A new study that draws on previous work by Colorado State University scientists finds that the U.S. oil and gas industry emits nearly 60 percent more methane than current Environmental Protection Agency estimates. That amounts to 13 million metric tons of methane from oil and gas operations each year.
Published online June 21 in the journal Science, the study is led by Environmental Defense Fund researchers, with support from 15 institutions and 19 co-authors, including Anthony Marchese, CSU professor of mechanical engineering. The study integrates over half a decade of research by a large community of scientists, among them Marchese; and Dan Zimmerle, senior research associate at the CSU Energy Institute.
In 2014, Marchese and Zimmerle led EDF-sponsored work into defining methane emissions from two key segments of the natural gas supply chain: gathering and processing, near the front end; and transmission and storage, further downstream. Their results helped shape the new estimates of total emissions just published. Over the last three years, their work has also been incorporated in and cited by the EPA Greenhouse Gas Inventory.
2 percent leak rate
The new EDF study estimates the current methane leak rate from the U.S. oil and gas system is 2 percent, versus the current EPA inventory estimate of 1.4 percent. While the percentages seem small, the volume represents enough natural gas to fuel 10 million homes – lost gas worth an estimated $2 billion.
“It has been an honor and privilege to be part of this community of researchers to better quantify the extent of the problem of methane emissions,” Marchese said. “When we started this work, there was a debate as to whether total methane loss from all natural gas operations was 1 percent, or as high as 8 percent. Those of us who were familiar with the engineering equipment and practices in place had a hard time believing that the leak rate was 8 percent – but we really didn’t know. Now, based on what we’ve concluded from five years of effort, our focus can go to the actionable practices and technologies that can reduce emissions rates.”
More than 140 researchers from 40 institutions were co-authors on the underlying papers. Fifty oil and gas companies provided site access and technical advice to these studies. The findings reported feature measurements at over 400 well pads in six basins. They include scores of midstream facilities, data from component measurements, and aerial surveys covering large swaths of the U.S. oil and gas infrastructure.
“These studies, synthesized in this Science paper, have transformed our understanding of methane emissions from natural gas systems in the United States,” said Professor David Allen, of the Cockrell School of Engineering at the University of Texas at Austin, who is a contributor to the new paper and lead author on several of the earlier studies.
Potent greenhouse gas
Methane is a highly potent greenhouse gas, with over 80 times the warming impact of carbon dioxide over the first 20 years after it is released. It is also the main ingredient in natural gas, and a saleable product when recovered. The higher overall methane leak rate relative to EPA’s current estimate underscores a growing strategic business and environmental challenge for natural gas in an increasingly competitive, lower-carbon economy.

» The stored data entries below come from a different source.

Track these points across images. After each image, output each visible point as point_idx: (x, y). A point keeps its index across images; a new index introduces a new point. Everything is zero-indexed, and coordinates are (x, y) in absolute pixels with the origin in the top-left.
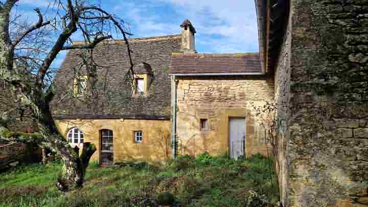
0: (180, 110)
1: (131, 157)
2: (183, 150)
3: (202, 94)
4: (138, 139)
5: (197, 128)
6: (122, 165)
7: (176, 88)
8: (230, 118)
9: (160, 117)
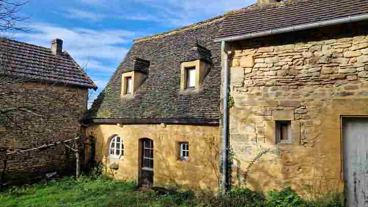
0: (237, 105)
1: (174, 181)
2: (242, 179)
3: (279, 72)
4: (184, 155)
5: (269, 139)
6: (161, 191)
7: (230, 65)
8: (347, 120)
9: (212, 120)
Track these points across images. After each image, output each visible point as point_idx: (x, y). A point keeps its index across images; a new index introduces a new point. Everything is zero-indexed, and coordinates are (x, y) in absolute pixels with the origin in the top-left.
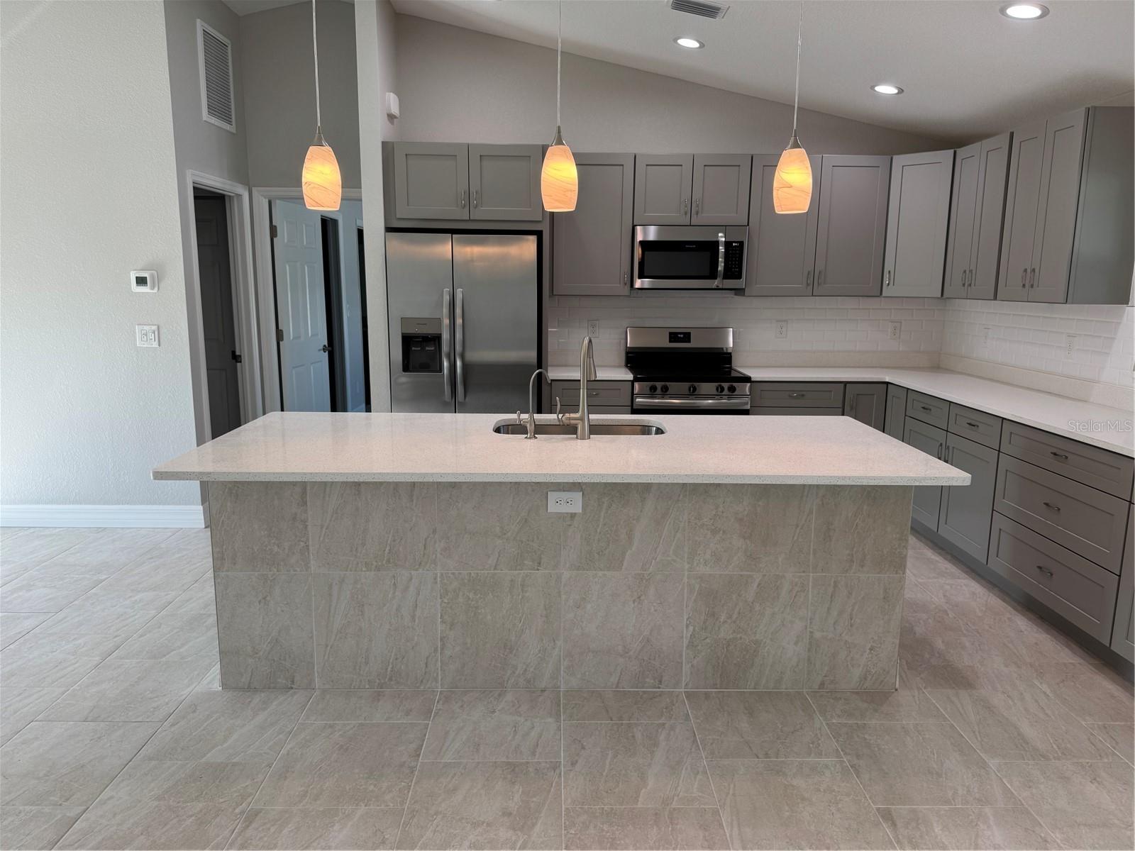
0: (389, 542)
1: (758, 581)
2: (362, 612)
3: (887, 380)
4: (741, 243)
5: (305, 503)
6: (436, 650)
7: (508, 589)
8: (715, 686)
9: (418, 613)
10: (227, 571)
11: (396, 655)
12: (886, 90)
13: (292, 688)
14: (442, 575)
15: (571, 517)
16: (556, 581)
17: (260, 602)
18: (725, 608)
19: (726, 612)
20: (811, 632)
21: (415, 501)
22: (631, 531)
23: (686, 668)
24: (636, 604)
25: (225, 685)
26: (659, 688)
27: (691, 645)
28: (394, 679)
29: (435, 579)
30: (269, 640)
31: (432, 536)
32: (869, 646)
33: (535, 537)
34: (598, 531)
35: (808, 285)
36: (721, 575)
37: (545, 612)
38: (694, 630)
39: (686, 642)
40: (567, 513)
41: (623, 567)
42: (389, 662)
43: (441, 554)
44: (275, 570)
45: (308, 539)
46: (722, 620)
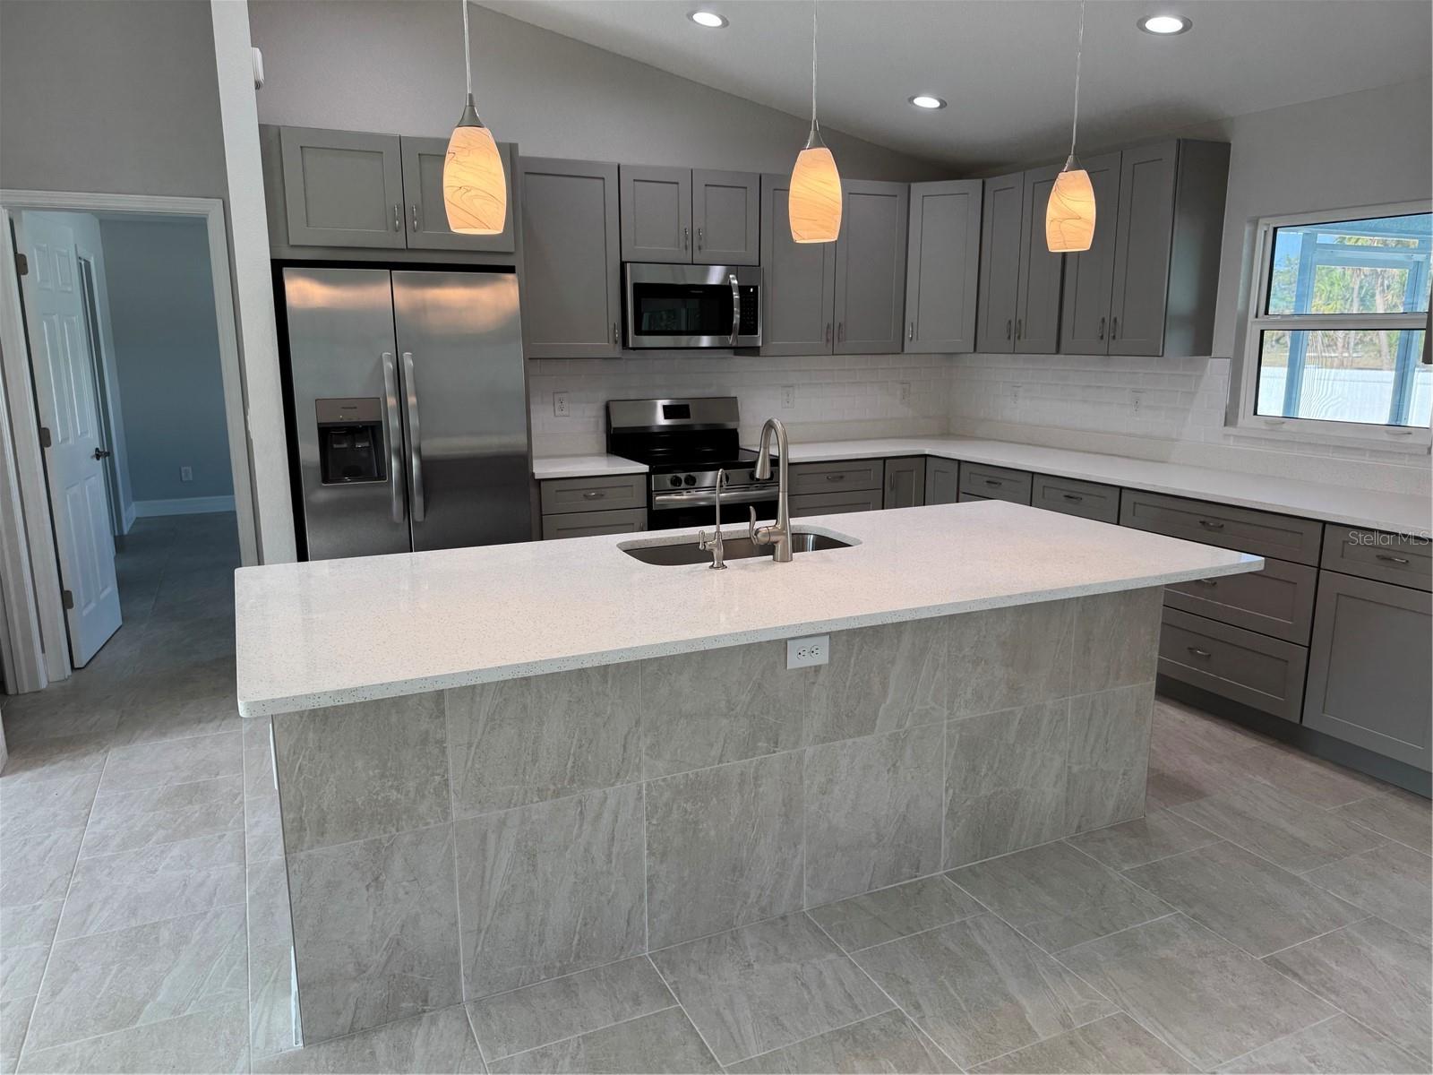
0: (572, 752)
1: (1019, 716)
2: (534, 866)
3: (927, 453)
4: (756, 288)
5: (443, 712)
6: (641, 897)
7: (737, 788)
8: (975, 858)
9: (615, 850)
10: (311, 847)
11: (584, 919)
12: (927, 102)
13: (424, 1011)
14: (649, 785)
15: (815, 671)
16: (797, 762)
17: (368, 887)
18: (987, 757)
19: (986, 762)
20: (1069, 767)
21: (610, 682)
22: (885, 679)
23: (945, 843)
24: (891, 774)
25: (309, 1039)
26: (916, 877)
27: (952, 813)
28: (581, 954)
29: (640, 792)
30: (384, 946)
31: (634, 729)
32: (1122, 771)
33: (771, 706)
34: (848, 684)
35: (828, 340)
36: (982, 716)
37: (783, 809)
38: (954, 793)
39: (944, 811)
40: (810, 667)
41: (877, 728)
42: (575, 932)
43: (647, 754)
44: (394, 830)
45: (446, 770)
46: (982, 774)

“This is by far the most comprehensive body of research of its kind,” said EDF Chief Scientist Steven Hamburg. “Scientists have uncovered a huge problem, but also an enormous opportunity. Reducing methane emissions from the oil and gas sector is the fastest, most cost-effective way we have to slow the rate of warming today, even as the larger transition to lower-carbon energy continues.”
The International Energy Agency estimates industry can reduce their worldwide emissions by 75 percent – and that up to two thirds of those reductions can be realized at zero net cost.
“Although we confirmed that methane emissions are substantially higher than previously thought, the good news is that our new understanding provides a cost-effective path forward to eliminate the wastage of this valuable resource,” said Allen Robinson, professor and department head of mechanical engineering at Carnegie Mellon University.
Leading companies are beginning to recognize the challenge, but action to reduce emissions is only just getting started. In April, BP set its first quantitative methane target. Last month ExxonMobil committed to cut methane emissions and flared gas volumes, following an earlier announcement from its subsidiary XTO Energy that unveiled their methane reduction program. Shell, Qatar Petroleum and a host of other producers have committed to continuously reduce methane emissions across the natural gas supply chain.
Overall, EDF is calling for a 45 percent reduction in global oil and gas methane emissions by 2025 – a goal that would have the same short-term climate benefit as closing one-third of the world’s coal plants when achieved.
“Industry leadership remains crucial,” said EDF Senior Vice President Mark Brownstein. “Companies have the ability to lead through operational best practices, comprehensive methane programs, target setting, technology innovation and pilots, and constructively engaging with the regulatory process.”
EDF recently announced plans to build MethaneSAT, a purpose-built satellite designed to measure and map human-caused methane emissions almost anywhere on earth. Due to launch in 2021, MethaneSAT will help both countries and companies track problem areas, find solutions, and monitor their progress.
EDF, the Oil and Gas Climate Initiative companies, and the UN Environment’s Climate and Clean Air Coalition are also collaborating on a set of peer-reviewed methane studies in locations across the globe, which will complement the data collected by MethaneSAT. These studies are built on the methods pioneered in the U.S.-based studies upon which the synthesis paper is based.